Less Wrong is a community blog devoted to refining the art of human rationality. Please visit our About page for more information.

gwern comments on Worse Than Random - Less Wrong

25 Post author: Eliezer_Yudkowsky 11 November 2008 07:01PM

You are viewing a comment permalink. View the original post to see all comments and the full post content.

Comments (99)

Sort By: Old

You are viewing a single comment's thread.

Comment author: gwern 08 May 2011 02:22:37AM 2 points [-]

I recently ran into a nice example of how randomness can be improved upon but you may not want to de-randomize.

One of my personal tools is a setup which archives & preserves URLs for later reference, since pretty much every web page will disappear or die eventually. The core is a loop which reads a URL out of a text file and then run the Internet requests to archive it.

The problem is that I want to archive hundreds & thousands of URLs a week, but I can only archive 1 every 20 seconds. The file is sorted to eliminate duplicates. The obvious approach is to archive the first URL in the file, which is also alphabetically first.

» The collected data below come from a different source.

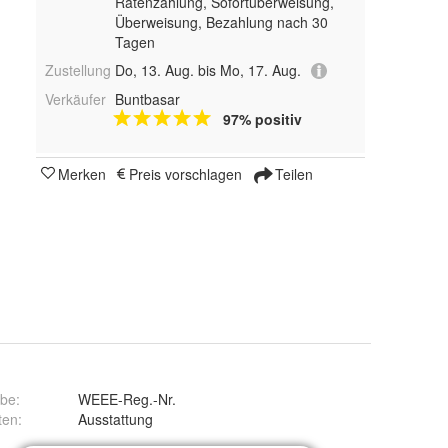
Ratenzahlung, Sofortüberweisung,
Überweisung, Bezahlung nach 30
Tagen
Zustellung
Do, 13. Aug. bis Mo, 17. Aug.
Verkäufer
Buntbasar
97% positiv
Merken
Preis vorschlagen
Teilen
rbe
:
WEEE-Reg.-Nr.
ten
:
Ausstattung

The problem with this is that as ever more URLs are dumped into the file, we wind up with a sort of resource starvation where URLs which begin with an 'x' or 'z' may never get archived because the archiving keeps on processing the 'a' and 'b' URLs first. We don't want to disproportionately favor any particular domain.

So what do we do? Select a random URL, of course. This avoids the bias problem - now the 'x' URLs have the same chance as a similar number of 'a' URLs.

But is random selection optimal? Nope. As with the lock example, we can improve the distribution by adding some sort of 'memory' about what domains have already gotten a URL archived; so one could randomly select a URL - as long as its domain hasn't gotten a URL archived in the last n archives.

Why haven't I done this? Because the archiver is meant to be able to survive frequent crashes and shutdowns (it runs on my laptop), and to get a memory over more than a few days, I would have to implement code to regularly serialize out the memory and so on. This wouldn't be too bad in Haskell (perhaps another 5 or 6 lines to the code), but that represents a pretty big increase in source code and the complexity of the design, and the benefit is fairly small. In this case, I'm happy to use the simpler dumber randomized solution.